» TESTO PROPOSTO:
Date e applicate queste premesse, l'Ucraina diventa laboratorio perfetto in cui testare le teorie sul piano di militarizzazione dell'Europa e, soprattutto, la sua reiterabilità in altri contesti specifici, come la Georgia o Taiwan, in cui si sta replicando la stessa sceneggiatura usata con Kiev dal 2014, seppur ad uno stadio primordiale e ancora fuori dai radar mediatici. La ricetta che oggi vale per l'Ucraina ma domani potrà essere applicata a qualunque Paese, in un remake del Plan Condor o dell'operazione Gladio, ha uno schema fisso che vede:
- un nemico-cattivo "indiscutibile"
- un confine su cui sperimentare nuove politiche e nuovi strumenti per il controllo di territori e persone
- una zona territoriale contesa – ancor meglio se piena di risorse naturali – su cui sviluppare un conflitto "simil-etnico" con cui smantellare la protesta sociale interna, per sostituirla con la richiesta di intervento umanitarista da parte di una forza esterna come la Nato, le Nazioni Unite o una coalizione di Paesi, chiamati a ripristinare o a fornire libertà e Democrazie definite secondo le necessità atlantiche
Per approfondire:
- Georgia come l'Ucraina, la scorciatoia della protesta di piazza contro il governo autoritario – Stefano Grazioli, Lettera43, 18 maggio 2024
- Rischi e limiti nell’apertura della NATO all'ingresso di Georgia e Ucrraina – Maurizio Boni, AnalisiDifesa, 17 gennaio 2022
Rientrano in questo schema l'espulsione dall'Ucraina di tutti i giornalisti che provano a raccontare la guerra anche dalle repubbliche autoproclamatesi indipendentiste - tra cui 8 giornalisti italiani, a cui va sempre aggiunto l'omicidio di Andrea "Andy" Rocchelli e Andrey Smirnov - e la pubblicazione da parte della Junior Academy of Science, di un manuale per bambini su come sopravvivere alla guerra e nel quale si sostiene che «chiunque critichi la Nato sui social network è un "bot nemico"».

» ESERCIZI DA SVOLGERE:
a: Rispondi a queste domande sul testo sull'Ucraina:
(i) Oltre all'Ucraina, quali due contesti sono indicati come luoghi in cui si starebbe replicando la stessa sceneggiatura?
(ii) Quanti giornalisti italiani figurano tra quelli espulsi dall'Ucraina?
(iii) Secondo il manuale per bambini della Junior Academy of Science, chi è un "bot nemico"?
b: Prosegui il testo sull'Ucraina scrivendo il paragrafo che viene dopo la sua ultima frase.

» DATI:
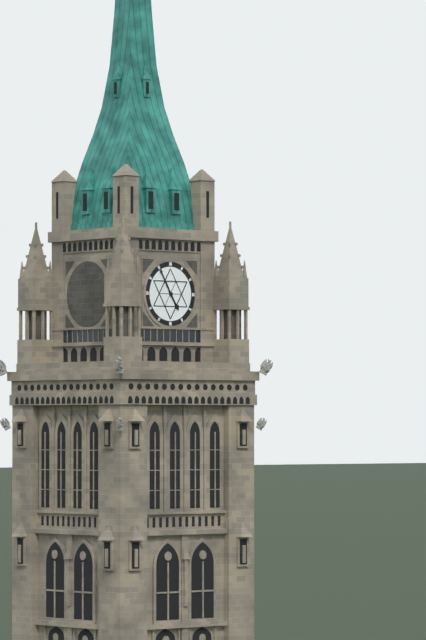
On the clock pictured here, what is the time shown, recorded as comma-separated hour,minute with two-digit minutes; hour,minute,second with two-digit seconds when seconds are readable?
4,55
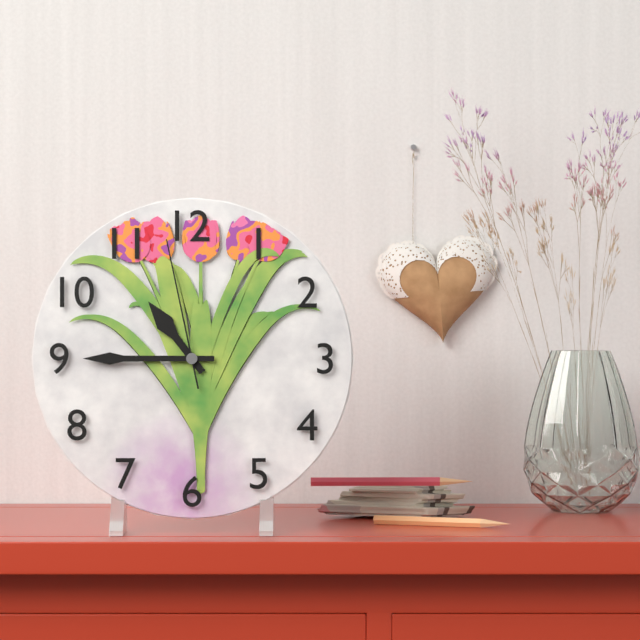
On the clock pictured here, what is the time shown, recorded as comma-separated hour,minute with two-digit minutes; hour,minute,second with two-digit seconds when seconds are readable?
10,45,58
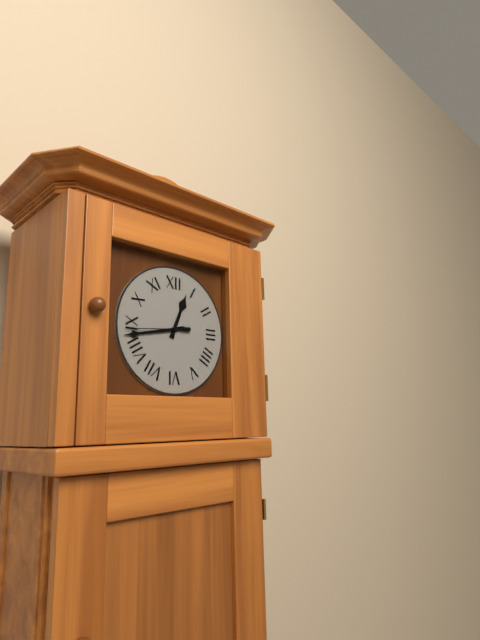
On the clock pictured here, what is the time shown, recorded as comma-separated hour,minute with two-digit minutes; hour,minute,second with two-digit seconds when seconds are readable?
12,43,44
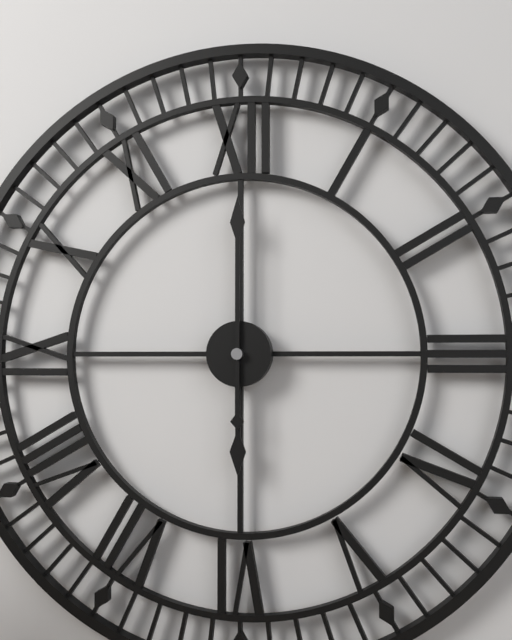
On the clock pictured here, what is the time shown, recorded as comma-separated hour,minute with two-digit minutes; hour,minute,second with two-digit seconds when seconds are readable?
6,00
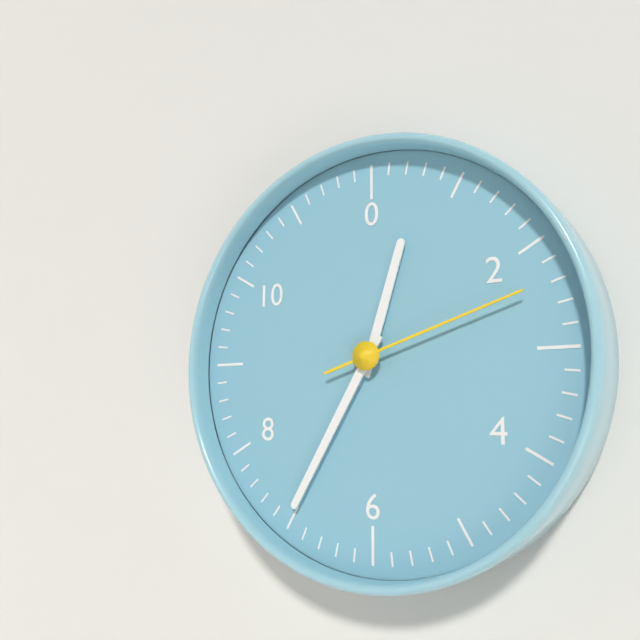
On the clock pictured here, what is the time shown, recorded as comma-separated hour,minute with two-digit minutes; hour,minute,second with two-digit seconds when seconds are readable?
12,35,12
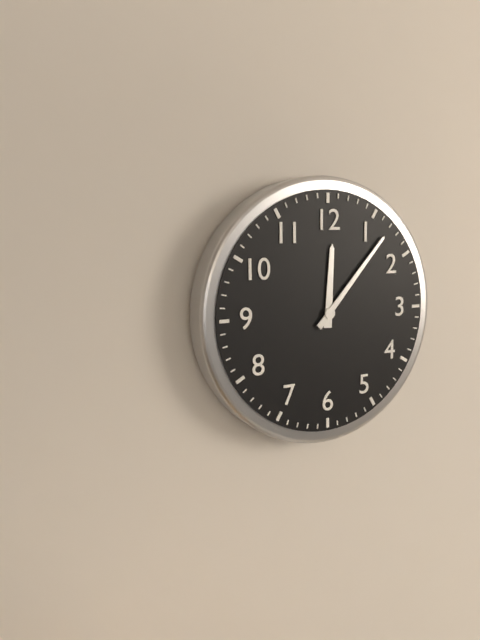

» SOLUZIONI DEGLI ESERCIZI:
a:
(i) La Georgia e Taiwan.
(ii) Otto.
(iii) Chiunque critichi la Nato sui social network.

b:
Un indizio, ulteriore, di come l'attuale classe dirigente ucraina sia legata a doppio filo al Potere atlantico, alle sue armi e alla prosecuzione della guerra con Mosca. Che Volodymyr Zelensky si identifichi in un "potenziamento" del professor Holoborod'ko[5] fuori dallo schermo del televisore, come l'ultima linea di difesa del mondo libero contro la “barbarie” – e che libero non è affatto – fa parte di questa (pessima) sceneggiatura.
L'ultimo bluff del diritto internazionale "universale"?
Ad agosto 2024 un contingente ucraino travalica il confine ed entra in Russia, nella regione di Kursk: con un diritto internazionale equo questo imporrebbe ai Paesi Nato di intervenire – secondo il "famoso" art.5 del Trattato istitutivo – a difesa di Mosca contro l'invasione ucraina, che ad oggi rimane un Paese non-Nato. Una opzione inapplicabile nel gioco, reale, degli equilibri geopolitici e con una opinione pubblica atlantica che, chiamata a scegliere, voterebbe con poche remore per lo sterminio del popolo russo, identificato – dopo oltre 2 anni di becera propaganda "nazi-partigiana" spacciata per giornalismo – con le volontà del suo Presidente-dittatore.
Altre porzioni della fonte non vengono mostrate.